Take a set of existing grammar topics as input
Generate a script using SSML
Have a speech service create the audio
Create a video with synced subtitles

I found this set of grammar topics grouped by HSK level and then iterated on a plan from which the script would be derived:

Intro: Explain the grammar point in Chinese
Vocab: Vocabulary words we’ll use
Examples: Example sentences using the grammar point
Usage: Explained in Chinese and summarized in English
Story: Short story in Chinese, then English and repeated in Chinese
Outro: Simple goodbye

To create the podcast, I took a look at a few different options, like ElevanLabs and some open source models before settling on Azure. Of their models, I actually found the older neural models allowed for better control over reading speed and tone as opposed to the DragonHD and Dragon Omni models. The latter, though a more natural voice, spoke too quickly with the occasional odd artifact. I did also test ElevenLabs, and v3 was nice, but the cost for the improvement wasn’t worth the effort for what I wanted.
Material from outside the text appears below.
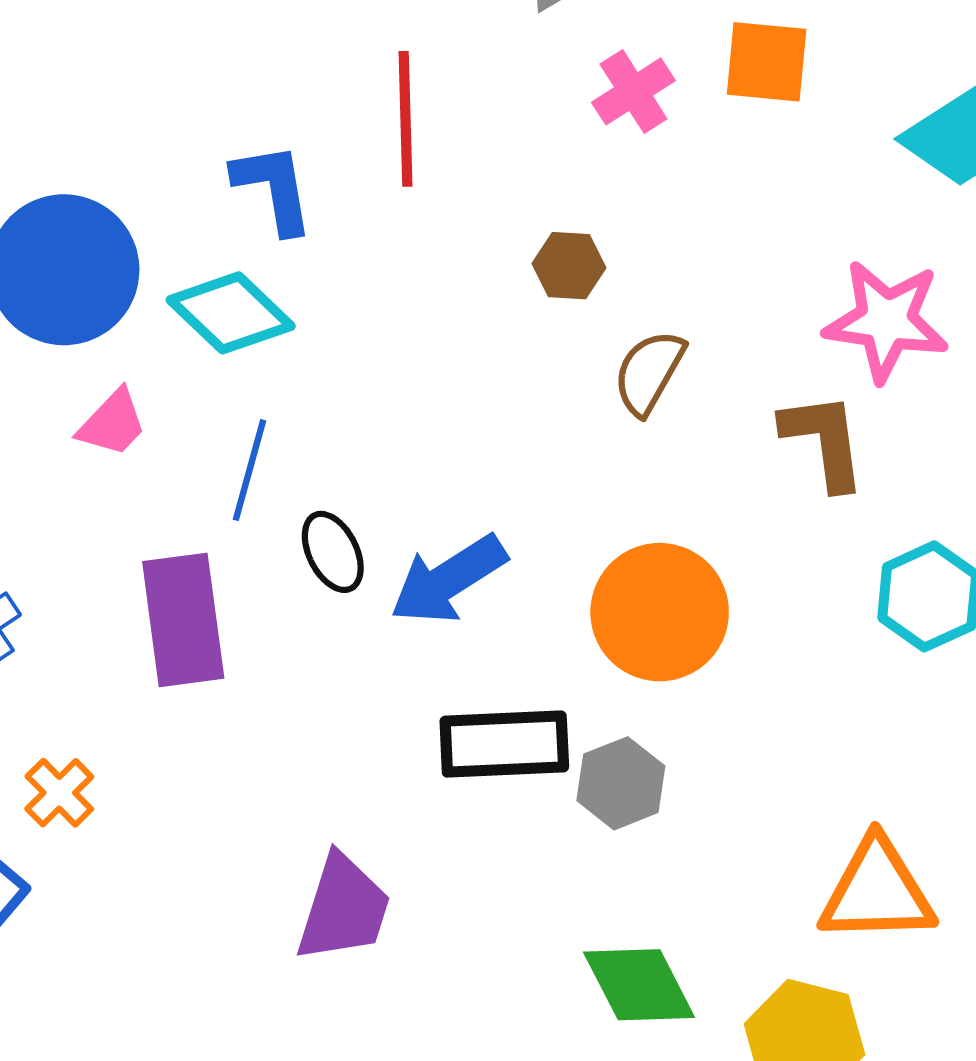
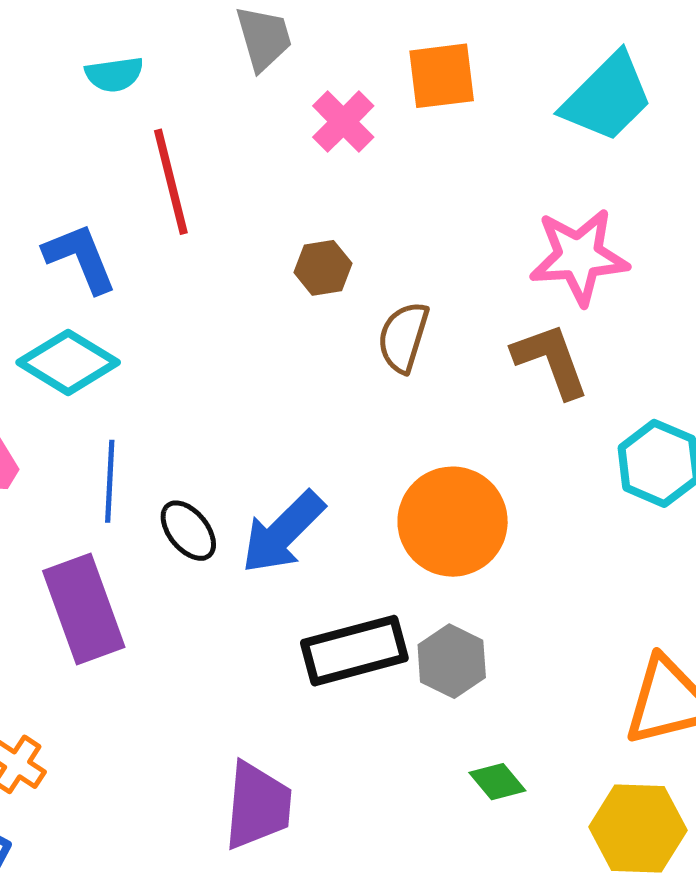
green diamond: (639, 985) -> (497, 782), moved, size x0.6

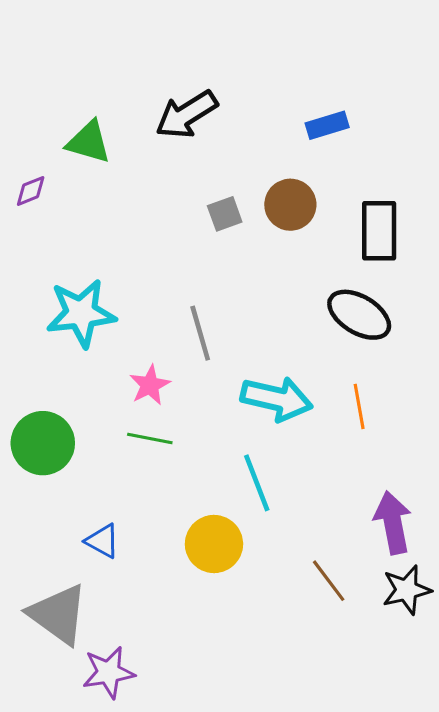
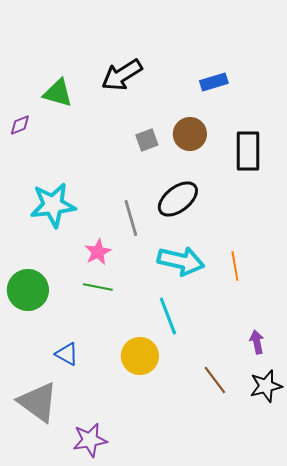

Creating a video was another script, which was easy given that Azure provides the timing for the speech synthesis. You can find them here as a podcast or here:

Going forward I’d like to work on a few things:

Improve the quality of the Chinese speaker as the current voice is a bit airy. I might try to redo some of it with ElevenLabs, though the cost may be a bit much for the moderate improvement it will give.
Different types of podcasts, such as sentence progressions where you start with an English sentence and build up to a complete Chinese sentence slowly.